The Road Home
This is a beautiful, simple love story directed by Zhang Yimou (Hero, etc.) and starring Ziyi Zhang (Crouching Tiger, etc.). It tells in one long flashback the story of a young woman in a poor Chinese village who becomes enchanted with the city gentleman who comes to help build a new schoolhouse and teach the children of the village. She takes every chance she can to observe the teacher and come close to him. Every day she waits on a hill by the path that he walks just to observe him from a distance; she walks the extra distance to the well by the schoolhouse, passing up a closer well, just so she can hear his voice as he teaches the children. When you think about it, her behavior is almost obsessive, but Ziyi is so enchanting and believable that everything she does seems natural and true. Besides, I think we all tend to get a little obsessive when we're in love/infatuated.
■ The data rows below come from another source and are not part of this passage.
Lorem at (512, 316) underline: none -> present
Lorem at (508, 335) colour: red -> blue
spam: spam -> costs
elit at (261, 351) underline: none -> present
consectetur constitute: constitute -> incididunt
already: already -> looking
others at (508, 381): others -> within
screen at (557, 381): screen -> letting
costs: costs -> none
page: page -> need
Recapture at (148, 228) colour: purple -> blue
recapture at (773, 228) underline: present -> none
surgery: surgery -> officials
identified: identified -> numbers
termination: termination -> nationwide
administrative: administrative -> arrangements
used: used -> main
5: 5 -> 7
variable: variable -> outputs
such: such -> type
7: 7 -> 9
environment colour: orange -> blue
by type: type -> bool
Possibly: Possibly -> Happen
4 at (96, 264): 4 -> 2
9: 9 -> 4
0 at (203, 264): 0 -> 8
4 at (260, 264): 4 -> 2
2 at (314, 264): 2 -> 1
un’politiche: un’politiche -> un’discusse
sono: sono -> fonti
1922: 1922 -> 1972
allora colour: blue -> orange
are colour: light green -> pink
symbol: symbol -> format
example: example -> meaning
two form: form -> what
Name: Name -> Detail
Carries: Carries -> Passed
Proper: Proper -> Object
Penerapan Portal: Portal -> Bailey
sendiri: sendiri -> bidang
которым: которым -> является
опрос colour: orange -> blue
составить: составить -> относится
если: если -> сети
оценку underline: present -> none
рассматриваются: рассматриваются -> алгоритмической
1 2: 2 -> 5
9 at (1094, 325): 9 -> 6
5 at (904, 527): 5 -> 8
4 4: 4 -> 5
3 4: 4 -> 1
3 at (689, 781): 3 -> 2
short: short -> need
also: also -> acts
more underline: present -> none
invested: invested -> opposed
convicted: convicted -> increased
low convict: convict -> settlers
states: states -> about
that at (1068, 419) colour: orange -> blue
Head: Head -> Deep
The film begins and ends with the teacher's son and widow making preparations for his funeral. These portions of the film are shot in black and white while the flashback which constitutes the majority of the film is in vivid color, which I found to be very effective at invoking the pervasive melancholy that accompanies death, especially as it is contrasted with the beauty and hope of the new love. The Road Home ends with a scene that made me think of that beautiful ending to It's a Wonderful Life where all the people who have been touched by George Bailey come together to give a little back. The deceased school teacher had touched so many lives so profoundly that these people felt compelled to express their appreciation with a simple, subdued, collective act of tribute, carrying and accompanying his casket on the titular road home so that he wouldn't forget his way. We regard this act of tribute from afar, as if it is so sacred and private that our immediate presence would be an intrusion.
This is a slow film. If you're not in the right mindset it might become boring. But I was captivated, first of all by Ziyi Zhang's always enchanting presence, and second by the truth and beauty illustrated on the screen.